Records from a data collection
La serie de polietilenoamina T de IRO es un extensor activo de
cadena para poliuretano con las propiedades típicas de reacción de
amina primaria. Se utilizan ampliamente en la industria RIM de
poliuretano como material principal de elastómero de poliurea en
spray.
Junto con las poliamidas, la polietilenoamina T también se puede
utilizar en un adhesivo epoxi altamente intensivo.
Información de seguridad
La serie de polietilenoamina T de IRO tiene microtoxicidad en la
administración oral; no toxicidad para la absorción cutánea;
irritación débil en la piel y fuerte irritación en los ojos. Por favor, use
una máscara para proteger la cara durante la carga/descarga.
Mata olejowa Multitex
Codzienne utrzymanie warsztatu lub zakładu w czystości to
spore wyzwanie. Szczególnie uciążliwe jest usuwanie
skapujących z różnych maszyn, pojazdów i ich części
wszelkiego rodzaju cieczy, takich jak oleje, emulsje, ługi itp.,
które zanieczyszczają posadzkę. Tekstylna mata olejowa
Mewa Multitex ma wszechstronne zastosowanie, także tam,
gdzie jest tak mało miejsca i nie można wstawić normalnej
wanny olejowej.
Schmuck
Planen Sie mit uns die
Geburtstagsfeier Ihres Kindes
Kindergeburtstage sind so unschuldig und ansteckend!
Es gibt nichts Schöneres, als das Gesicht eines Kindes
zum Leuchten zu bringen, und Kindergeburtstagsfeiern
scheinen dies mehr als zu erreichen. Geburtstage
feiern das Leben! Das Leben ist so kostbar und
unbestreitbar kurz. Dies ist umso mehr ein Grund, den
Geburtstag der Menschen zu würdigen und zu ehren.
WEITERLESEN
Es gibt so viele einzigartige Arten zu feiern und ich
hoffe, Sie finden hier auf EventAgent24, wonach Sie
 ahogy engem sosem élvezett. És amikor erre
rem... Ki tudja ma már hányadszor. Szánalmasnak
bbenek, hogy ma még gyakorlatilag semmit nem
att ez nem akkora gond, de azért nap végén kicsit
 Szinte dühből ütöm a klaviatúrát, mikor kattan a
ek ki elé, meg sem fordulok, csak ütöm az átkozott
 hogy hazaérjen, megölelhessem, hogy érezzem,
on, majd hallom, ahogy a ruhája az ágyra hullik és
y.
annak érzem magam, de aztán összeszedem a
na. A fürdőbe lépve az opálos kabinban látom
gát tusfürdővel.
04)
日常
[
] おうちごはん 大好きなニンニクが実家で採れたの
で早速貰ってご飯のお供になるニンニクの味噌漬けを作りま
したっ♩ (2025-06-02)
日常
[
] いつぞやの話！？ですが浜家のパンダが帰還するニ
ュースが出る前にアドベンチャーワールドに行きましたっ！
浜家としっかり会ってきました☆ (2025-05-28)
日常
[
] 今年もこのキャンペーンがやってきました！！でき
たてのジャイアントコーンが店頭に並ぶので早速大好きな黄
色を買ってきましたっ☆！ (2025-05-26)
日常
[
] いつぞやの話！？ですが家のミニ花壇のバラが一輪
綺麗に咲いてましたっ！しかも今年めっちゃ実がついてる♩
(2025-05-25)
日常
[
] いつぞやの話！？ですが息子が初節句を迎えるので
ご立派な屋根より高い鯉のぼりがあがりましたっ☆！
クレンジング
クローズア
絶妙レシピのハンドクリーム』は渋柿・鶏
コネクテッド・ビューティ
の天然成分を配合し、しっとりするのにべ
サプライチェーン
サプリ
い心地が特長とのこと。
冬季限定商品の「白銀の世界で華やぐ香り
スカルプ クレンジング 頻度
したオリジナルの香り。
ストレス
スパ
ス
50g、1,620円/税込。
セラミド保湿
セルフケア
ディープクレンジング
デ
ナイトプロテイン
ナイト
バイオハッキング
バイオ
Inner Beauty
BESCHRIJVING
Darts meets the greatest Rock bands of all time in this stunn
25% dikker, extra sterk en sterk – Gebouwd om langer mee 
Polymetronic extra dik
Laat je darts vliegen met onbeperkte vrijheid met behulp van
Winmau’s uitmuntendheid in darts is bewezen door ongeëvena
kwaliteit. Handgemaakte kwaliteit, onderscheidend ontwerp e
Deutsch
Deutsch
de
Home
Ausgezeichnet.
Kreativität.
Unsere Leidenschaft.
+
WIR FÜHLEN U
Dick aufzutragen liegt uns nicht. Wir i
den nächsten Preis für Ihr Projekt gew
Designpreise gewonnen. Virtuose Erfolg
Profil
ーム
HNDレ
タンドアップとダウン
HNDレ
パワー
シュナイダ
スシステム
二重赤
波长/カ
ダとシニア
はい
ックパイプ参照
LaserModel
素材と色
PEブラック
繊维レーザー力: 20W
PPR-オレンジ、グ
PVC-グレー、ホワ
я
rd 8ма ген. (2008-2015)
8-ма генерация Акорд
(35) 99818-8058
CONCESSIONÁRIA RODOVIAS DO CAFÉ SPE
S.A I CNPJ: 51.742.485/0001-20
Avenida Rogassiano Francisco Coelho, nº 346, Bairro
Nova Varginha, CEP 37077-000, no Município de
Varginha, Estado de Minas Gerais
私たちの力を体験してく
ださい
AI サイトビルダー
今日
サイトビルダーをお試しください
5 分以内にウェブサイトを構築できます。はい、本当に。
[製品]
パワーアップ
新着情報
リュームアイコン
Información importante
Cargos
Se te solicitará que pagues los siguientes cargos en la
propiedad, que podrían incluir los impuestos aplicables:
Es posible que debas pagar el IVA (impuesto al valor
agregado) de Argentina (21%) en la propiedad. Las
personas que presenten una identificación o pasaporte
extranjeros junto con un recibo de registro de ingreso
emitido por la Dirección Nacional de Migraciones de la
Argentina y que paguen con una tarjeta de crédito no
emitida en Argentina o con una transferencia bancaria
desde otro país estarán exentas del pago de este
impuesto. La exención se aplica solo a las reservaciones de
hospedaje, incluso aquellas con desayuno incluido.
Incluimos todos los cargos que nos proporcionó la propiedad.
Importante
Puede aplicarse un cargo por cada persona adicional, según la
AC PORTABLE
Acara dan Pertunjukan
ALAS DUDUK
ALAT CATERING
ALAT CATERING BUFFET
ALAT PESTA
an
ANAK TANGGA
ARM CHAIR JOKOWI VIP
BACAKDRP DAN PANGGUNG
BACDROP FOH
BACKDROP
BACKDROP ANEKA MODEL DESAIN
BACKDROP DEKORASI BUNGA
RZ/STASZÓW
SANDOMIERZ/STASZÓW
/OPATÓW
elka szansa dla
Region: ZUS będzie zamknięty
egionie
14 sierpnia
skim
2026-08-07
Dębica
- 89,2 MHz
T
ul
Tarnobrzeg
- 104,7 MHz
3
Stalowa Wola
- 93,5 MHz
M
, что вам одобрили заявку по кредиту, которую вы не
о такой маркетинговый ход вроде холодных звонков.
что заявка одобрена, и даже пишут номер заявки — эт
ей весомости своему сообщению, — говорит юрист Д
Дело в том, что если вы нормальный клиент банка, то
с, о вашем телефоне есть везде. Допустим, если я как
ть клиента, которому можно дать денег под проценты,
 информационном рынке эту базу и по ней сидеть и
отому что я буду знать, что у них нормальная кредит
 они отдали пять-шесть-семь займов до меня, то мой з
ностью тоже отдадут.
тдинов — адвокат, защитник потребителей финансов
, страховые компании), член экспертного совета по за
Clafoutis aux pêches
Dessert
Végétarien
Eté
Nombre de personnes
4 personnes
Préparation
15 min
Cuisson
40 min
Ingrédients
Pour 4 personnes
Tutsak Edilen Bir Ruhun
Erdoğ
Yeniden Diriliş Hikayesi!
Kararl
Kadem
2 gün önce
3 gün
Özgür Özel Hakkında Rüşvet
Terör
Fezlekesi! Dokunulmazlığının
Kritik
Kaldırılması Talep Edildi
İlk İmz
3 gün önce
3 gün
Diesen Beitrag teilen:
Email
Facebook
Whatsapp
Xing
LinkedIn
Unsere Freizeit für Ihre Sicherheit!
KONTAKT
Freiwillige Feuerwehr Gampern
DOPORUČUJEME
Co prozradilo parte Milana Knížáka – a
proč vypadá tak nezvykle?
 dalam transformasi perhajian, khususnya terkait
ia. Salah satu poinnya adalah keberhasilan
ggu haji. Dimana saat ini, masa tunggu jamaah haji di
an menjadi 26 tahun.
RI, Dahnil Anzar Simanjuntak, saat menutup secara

== TASK GOAL ==
Return a copy of each line in the entries that carries the string "Varginha".

== RESULT OF THIS EXERCISE ==
Nova Varginha, CEP 37077-000, no Município de
Varginha, Estado de Minas Gerais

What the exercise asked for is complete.